Calculates cumulative and abnormal returns for the sid & benchmark
Parameters
----------
prices : pd.DataFrame
Pricing history DataFrame obtained from `get_pricing`. Index should
be the datetime index and sids should be columns.
sid : int or zipline.assets._assets.Equity object
Security that returns are being calculated for.
date : datetime object
Date that will be used as t=0 for cumulative return calcuations. All
returns will be calculated around this date.
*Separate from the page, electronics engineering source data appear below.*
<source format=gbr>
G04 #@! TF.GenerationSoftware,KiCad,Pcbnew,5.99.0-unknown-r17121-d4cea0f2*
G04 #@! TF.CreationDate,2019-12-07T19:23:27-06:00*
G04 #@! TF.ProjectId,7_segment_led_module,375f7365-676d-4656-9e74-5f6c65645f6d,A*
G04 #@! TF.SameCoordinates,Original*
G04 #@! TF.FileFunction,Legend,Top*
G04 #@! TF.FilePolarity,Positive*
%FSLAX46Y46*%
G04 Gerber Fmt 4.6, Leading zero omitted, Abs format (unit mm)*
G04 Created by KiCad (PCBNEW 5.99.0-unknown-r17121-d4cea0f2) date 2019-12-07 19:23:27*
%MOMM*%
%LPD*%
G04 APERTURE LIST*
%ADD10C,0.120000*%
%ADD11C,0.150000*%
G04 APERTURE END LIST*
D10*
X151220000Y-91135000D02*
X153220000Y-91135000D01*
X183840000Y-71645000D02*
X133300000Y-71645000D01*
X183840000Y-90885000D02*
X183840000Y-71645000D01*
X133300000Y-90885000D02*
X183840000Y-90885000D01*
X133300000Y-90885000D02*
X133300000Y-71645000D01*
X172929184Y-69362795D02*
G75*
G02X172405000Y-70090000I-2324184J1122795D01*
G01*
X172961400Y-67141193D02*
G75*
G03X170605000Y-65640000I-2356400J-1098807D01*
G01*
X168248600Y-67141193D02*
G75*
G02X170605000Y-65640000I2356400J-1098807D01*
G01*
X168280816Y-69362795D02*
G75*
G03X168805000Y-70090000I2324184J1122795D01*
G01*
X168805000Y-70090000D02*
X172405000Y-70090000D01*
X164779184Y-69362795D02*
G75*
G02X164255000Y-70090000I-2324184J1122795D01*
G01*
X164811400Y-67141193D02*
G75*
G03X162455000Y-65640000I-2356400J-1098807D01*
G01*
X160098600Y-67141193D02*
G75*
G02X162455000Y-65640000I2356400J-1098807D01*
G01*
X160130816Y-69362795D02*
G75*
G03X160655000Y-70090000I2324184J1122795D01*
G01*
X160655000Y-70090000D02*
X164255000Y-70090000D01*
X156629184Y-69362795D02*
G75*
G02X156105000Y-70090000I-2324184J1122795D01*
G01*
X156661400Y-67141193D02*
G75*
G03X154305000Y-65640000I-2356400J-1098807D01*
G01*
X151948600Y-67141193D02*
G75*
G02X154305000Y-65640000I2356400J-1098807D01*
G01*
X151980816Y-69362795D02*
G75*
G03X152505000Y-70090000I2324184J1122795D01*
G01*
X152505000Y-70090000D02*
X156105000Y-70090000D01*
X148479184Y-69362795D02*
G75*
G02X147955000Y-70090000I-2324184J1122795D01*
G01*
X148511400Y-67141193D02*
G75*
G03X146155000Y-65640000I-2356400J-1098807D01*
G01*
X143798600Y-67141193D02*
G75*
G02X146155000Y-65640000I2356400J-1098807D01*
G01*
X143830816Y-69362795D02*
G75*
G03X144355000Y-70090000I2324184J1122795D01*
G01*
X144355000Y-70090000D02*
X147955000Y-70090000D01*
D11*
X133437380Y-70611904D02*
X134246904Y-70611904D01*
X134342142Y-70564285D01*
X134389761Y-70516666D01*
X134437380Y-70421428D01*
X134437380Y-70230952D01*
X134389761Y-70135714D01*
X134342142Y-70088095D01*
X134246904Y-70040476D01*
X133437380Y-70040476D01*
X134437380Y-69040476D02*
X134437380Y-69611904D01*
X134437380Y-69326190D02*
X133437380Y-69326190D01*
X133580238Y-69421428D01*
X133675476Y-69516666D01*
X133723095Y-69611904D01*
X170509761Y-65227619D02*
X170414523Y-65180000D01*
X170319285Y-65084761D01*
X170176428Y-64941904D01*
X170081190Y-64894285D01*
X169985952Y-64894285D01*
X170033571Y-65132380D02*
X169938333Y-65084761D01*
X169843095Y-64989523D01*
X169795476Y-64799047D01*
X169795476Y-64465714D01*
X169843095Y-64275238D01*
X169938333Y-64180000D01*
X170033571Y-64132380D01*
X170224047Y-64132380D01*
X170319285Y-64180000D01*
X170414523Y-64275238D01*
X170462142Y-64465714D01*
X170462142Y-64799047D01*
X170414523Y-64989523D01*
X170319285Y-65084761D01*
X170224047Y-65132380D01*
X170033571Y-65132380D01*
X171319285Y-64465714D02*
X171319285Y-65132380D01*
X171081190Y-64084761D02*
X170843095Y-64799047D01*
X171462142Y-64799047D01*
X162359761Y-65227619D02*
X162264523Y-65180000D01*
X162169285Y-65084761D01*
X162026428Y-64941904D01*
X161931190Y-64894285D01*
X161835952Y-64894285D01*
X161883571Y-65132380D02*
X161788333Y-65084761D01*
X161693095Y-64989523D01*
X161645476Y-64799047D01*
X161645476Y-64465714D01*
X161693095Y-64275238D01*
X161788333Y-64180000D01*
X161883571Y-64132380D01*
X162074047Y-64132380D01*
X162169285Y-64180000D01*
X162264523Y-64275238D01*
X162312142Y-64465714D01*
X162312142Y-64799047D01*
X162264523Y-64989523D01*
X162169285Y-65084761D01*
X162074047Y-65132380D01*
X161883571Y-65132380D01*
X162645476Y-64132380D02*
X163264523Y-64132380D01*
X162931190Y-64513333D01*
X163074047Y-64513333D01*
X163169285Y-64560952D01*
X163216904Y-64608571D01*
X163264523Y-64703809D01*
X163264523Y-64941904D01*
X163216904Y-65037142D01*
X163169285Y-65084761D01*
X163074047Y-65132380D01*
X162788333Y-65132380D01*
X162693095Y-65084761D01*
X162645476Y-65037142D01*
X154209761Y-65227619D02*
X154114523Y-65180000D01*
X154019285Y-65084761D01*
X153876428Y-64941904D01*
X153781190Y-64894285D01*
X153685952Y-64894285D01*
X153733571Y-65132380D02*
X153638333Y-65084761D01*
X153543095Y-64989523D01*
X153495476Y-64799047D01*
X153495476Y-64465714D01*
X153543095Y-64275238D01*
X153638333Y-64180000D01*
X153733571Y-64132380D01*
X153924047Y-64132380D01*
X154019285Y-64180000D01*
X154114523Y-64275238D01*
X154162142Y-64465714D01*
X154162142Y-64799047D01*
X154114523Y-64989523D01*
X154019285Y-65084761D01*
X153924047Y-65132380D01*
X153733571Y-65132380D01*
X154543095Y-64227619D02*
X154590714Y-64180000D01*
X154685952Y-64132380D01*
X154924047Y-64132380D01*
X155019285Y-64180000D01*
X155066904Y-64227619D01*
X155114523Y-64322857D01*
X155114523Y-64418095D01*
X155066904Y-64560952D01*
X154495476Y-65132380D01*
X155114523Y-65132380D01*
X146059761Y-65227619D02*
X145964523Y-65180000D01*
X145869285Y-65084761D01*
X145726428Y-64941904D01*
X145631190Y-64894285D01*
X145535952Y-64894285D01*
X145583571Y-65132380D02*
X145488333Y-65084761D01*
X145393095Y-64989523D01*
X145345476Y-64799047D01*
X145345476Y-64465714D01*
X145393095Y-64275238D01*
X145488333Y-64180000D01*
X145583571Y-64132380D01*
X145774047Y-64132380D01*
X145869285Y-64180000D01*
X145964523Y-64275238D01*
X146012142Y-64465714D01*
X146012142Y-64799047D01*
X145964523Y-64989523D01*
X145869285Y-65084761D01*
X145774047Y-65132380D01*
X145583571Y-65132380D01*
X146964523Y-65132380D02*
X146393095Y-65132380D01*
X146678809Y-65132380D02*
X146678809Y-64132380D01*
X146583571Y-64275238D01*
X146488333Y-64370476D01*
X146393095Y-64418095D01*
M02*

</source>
days_before, days_after : int
Days before/after to be used to calculate returns for.
benchmark : int or zipline.assets._assets.Equity object
Returns
-------
sid_returns : pd.Series
Cumulative returns time series from days_before ~ days_after from date
for sid
benchmark_returns : pd.Series
Cumulative returns time series for benchmark sid
abnormal_returns : pd.Series
Abnomral cumulative returns time series for sid compared against benchmark
"""
day_zero_index = prices.index.searchsorted(date)
starting_index = max(day_zero_index - days_before, 0)
ending_index = min(day_zero_index + days_after + 1, len(prices.index) - 1)
if starting_index < 0 or ending_index >= len(prices.index):
return None
if sid == benchmark_sid:
temp_price = prices.iloc[starting_index:ending_index,:].loc[:,[sid]]
else:
temp_price = prices.iloc[starting_index:ending_index,:].loc[:,[sid, benchmark_sid]]
beta = calc_beta(sid, benchmark_sid, temp_price)
if beta is None:
return
daily_ret = temp_price.pct_change().fillna(0)
daily_ret['abnormal_returns'] = daily_ret[sid] - beta*daily_ret[benchmark_sid]
cum_returns = (daily_ret + 1).cumprod() - 1
try:
# If there's not enough data for event study,
# return None
cum_returns.index = range(starting_index - day_zero_index,
ending_index - day_zero_index)
except:
return None
sid_returns = cum_returns[sid] - cum_returns[sid].iloc[0]
bench_returns = cum_returns[benchmark_sid] - cum_returns[benchmark_sid].iloc[0]
abnormal_returns = cum_returns['abnormal_returns'] - cum_returns['abnormal_returns'].iloc[0]
return sid_returns, bench_returns, abnormal_returns
Many thanks,
Am I right, that you output looks like this?
array = [pd.Series([1, 2, 3, 4, 5], index = [-3, -2, -1, 0, 1], name='first'),
pd.Series([11, 22, 33, 44, 55, 66], index = [-4, -3, -2, -1, 0, 1], name='second'),
pd.Series([111, 222, 333, 444, 555, 666, 777], index = [-4, -3, -2, -1, 0, 1, 2], name='last')]
Out:
[-3 1
-2 2
-1 3
0 4
1 5
Name: first, dtype: int64, -4 11
-3 22
-2 33
-1 44
0 55
1 66
Name: second, dtype: int64, -4 111
-3 222
-2 333
-1 444
0 555
1 666
2 777
Name: last, dtype: int64]
If I'm right, you can use pd.concat to concatenate series.
df = pd.concat(array, axis=1)
Out:
first second last
-4 NaN 11.0 111
-3 1.0 22.0 222
-2 2.0 33.0 333
-1 3.0 44.0 444
0 4.0 55.0 555
1 5.0 66.0 666
2 NaN NaN 777
After that you can fill NaN values if you want with df.fillna(value)
, where value should be a number. If you want, you can get a matrix:
pd.concat(array, axis=1).fillna(0).as_matrix()
Out:
array([[ 0., 11., 111.],
[ 1., 22., 222.],
[ 2., 33., 333.],
[ 3., 44., 444.],
[ 4., 55., 555.],
[ 5., 66., 666.],
[ 0., 0., 777.]])
I hope it helps.
UPD:
Maybe for you task will be better have a table like (day, value, id).
array = [pd.DataFrame(data=series.rename('value')).assign(ID = i) for i, series in enumerate(array)]
Out:
[ value ID
-3 1 0
-2 2 0
-1 3 0
0 4 0
1 5 0, value ID
-4 11 1
-3 22 1
-2 33 1
-1 44 1
0 55 1
1 66 1, value ID
-4 111 2
-3 222 2
-2 333 2
-1 444 2
0 555 2
1 666 2
2 777 2]
table = pd.concat(array, axis=0).reset_index().rename(columns={'index': 'day'})
Out:
day value ID
0 -3 1 0
1 -2 2 0
2 -1 3 0
3 0 4 0
4 1 5 0
5 -4 11 1
6 -3 22 1
7 -2 33 1
8 -1 44 1
9 0 55 1
10 1 66 1
11 -4 111 2
12 -3 222 2
13 -2 333 2
14 -1 444 2
15 0 555 2
16 1 666 2
17 2 777 2
After that you can group by day or ID and do what you want.